WHAT TO WORK ON:
Put every line of the listing below into a JSON list of strings, one string per line, skipping blank lines. Leave the pictures out of the answer.
*** Opening of LISTED RECORDS ***
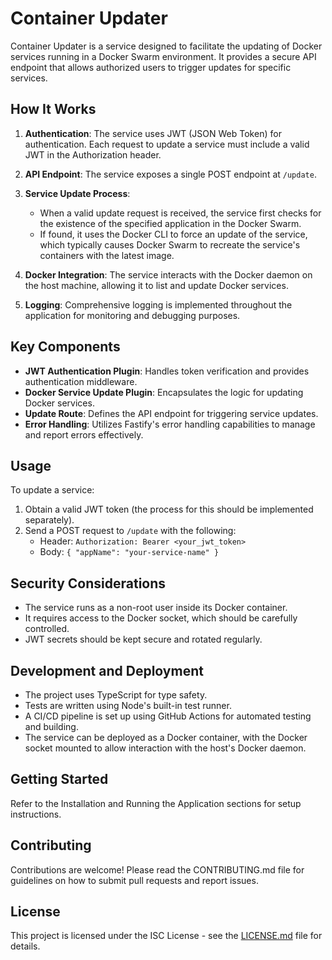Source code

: # Container Updater

Container Updater is a service designed to facilitate the updating of Docker services running in a Docker Swarm environment. It provides a secure API endpoint that allows authorized users to trigger updates for specific services.

## How It Works

1. **Authentication**: The service uses JWT (JSON Web Token) for authentication. Each request to update a service must include a valid JWT in the Authorization header.

2. **API Endpoint**: The service exposes a single POST endpoint at `/update`.

3. **Service Update Process**:
   - When a valid update request is received, the service first checks for the existence of the specified application in the Docker Swarm.
   - If found, it uses the Docker CLI to force an update of the service, which typically causes Docker Swarm to recreate the service's containers with the latest image.

4. **Docker Integration**: The service interacts with the Docker daemon on the host machine, allowing it to list and update Docker services.

5. **Logging**: Comprehensive logging is implemented throughout the application for monitoring and debugging purposes.

## Key Components

- **JWT Authentication Plugin**: Handles token verification and provides authentication middleware.
- **Docker Service Update Plugin**: Encapsulates the logic for updating Docker services.
- **Update Route**: Defines the API endpoint for triggering service updates.
- **Error Handling**: Utilizes Fastify's error handling capabilities to manage and report errors effectively.

## Usage

To update a service:

1. Obtain a valid JWT token (the process for this should be implemented separately).
2. Send a POST request to `/update` with the following:
   - Header: `Authorization: Bearer <your_jwt_token>`
   - Body: `{ "appName": "your-service-name" }`

## Security Considerations

- The service runs as a non-root user inside its Docker container.
- It requires access to the Docker socket, which should be carefully controlled.
- JWT secrets should be kept secure and rotated regularly.

## Development and Deployment

- The project uses TypeScript for type safety.
- Tests are written using Node's built-in test runner.
- A CI/CD pipeline is set up using GitHub Actions for automated testing and building.
- The service can be deployed as a Docker container, with the Docker socket mounted to allow interaction with the host's Docker daemon.

## Getting Started

Refer to the Installation and Running the Application sections for setup instructions.

## Contributing

Contributions are welcome! Please read the CONTRIBUTING.md file for guidelines on how to submit pull requests and report issues.

## License

This project is licensed under the ISC License - see the [LICENSE.md](LICENSE.md) file for details.
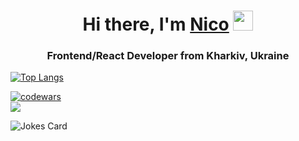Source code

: <h1 align="center">Hi there, I'm <a href="#" target="_blank">Nico</a> 
<img src="https://github.com/blackcater/blackcater/raw/main/images/Hi.gif" height="32"/></h1>
<h3 align="center">Frontend/React Developer from Kharkiv, Ukraine</h3>

[![Top Langs](https://github-readme-stats.vercel.app/api/top-langs/?username=yeldynov&layout=compact)](https://github.com/yeldynov/github-readme-stats)

[![codewars](https://www.codewars.com/users/yeldynov%20/badges/small)](https://www.codewars.com/users/yeldynov%20)   
![](https://komarev.com/ghpvc/?username=yeldynov)


![Jokes Card](https://readme-jokes.vercel.app/api)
*** Close of LISTED RECORDS ***
REPLY:
[
  "Source code",
  ": # Container Updater",
  "Container Updater is a service designed to facilitate the updating of Docker services running in a Docker Swarm environment. It provides a secure API endpoint that allows authorized users to trigger updates for specific services.",
  "## How It Works",
  "1. **Authentication**: The service uses JWT (JSON Web Token) for authentication. Each request to update a service must include a valid JWT in the Authorization header.",
  "2. **API Endpoint**: The service exposes a single POST endpoint at `/update`.",
  "3. **Service Update Process**:",
  "   - When a valid update request is received, the service first checks for the existence of the specified application in the Docker Swarm.",
  "   - If found, it uses the Docker CLI to force an update of the service, which typically causes Docker Swarm to recreate the service's containers with the latest image.",
  "4. **Docker Integration**: The service interacts with the Docker daemon on the host machine, allowing it to list and update Docker services.",
  "5. **Logging**: Comprehensive logging is implemented throughout the application for monitoring and debugging purposes.",
  "## Key Components",
  "- **JWT Authentication Plugin**: Handles token verification and provides authentication middleware.",
  "- **Docker Service Update Plugin**: Encapsulates the logic for updating Docker services.",
  "- **Update Route**: Defines the API endpoint for triggering service updates.",
  "- **Error Handling**: Utilizes Fastify's error handling capabilities to manage and report errors effectively.",
  "## Usage",
  "To update a service:",
  "1. Obtain a valid JWT token (the process for this should be implemented separately).",
  "2. Send a POST request to `/update` with the following:",
  "   - Header: `Authorization: Bearer <your_jwt_token>`",
  "   - Body: `{ \"appName\": \"your-service-name\" }`",
  "## Security Considerations",
  "- The service runs as a non-root user inside its Docker container.",
  "- It requires access to the Docker socket, which should be carefully controlled.",
  "- JWT secrets should be kept secure and rotated regularly.",
  "## Development and Deployment",
  "- The project uses TypeScript for type safety.",
  "- Tests are written using Node's built-in test runner.",
  "- A CI/CD pipeline is set up using GitHub Actions for automated testing and building.",
  "- The service can be deployed as a Docker container, with the Docker socket mounted to allow interaction with the host's Docker daemon.",
  "## Getting Started",
  "Refer to the Installation and Running the Application sections for setup instructions.",
  "## Contributing",
  "Contributions are welcome! Please read the CONTRIBUTING.md file for guidelines on how to submit pull requests and report issues.",
  "## License",
  "This project is licensed under the ISC License - see the [LICENSE.md](LICENSE.md) file for details.",
  "Source code",
  ": <h1 align=\"center\">Hi there, I'm <a href=\"#\" target=\"_blank\">Nico</a> ",
  "<img src=\"https://github.com/blackcater/blackcater/raw/main/images/Hi.gif\" height=\"32\"/></h1>",
  "<h3 align=\"center\">Frontend/React Developer from Kharkiv, Ukraine</h3>",
  "[![Top Langs](https://github-readme-stats.vercel.app/api/top-langs/?username=yeldynov&layout=compact)](https://github.com/yeldynov/github-readme-stats)",
  "[![codewars](https://www.codewars.com/users/yeldynov%20/badges/small)](https://www.codewars.com/users/yeldynov%20)   ",
  "![](https://komarev.com/ghpvc/?username=yeldynov)",
  "![Jokes Card](https://readme-jokes.vercel.app/api)"
]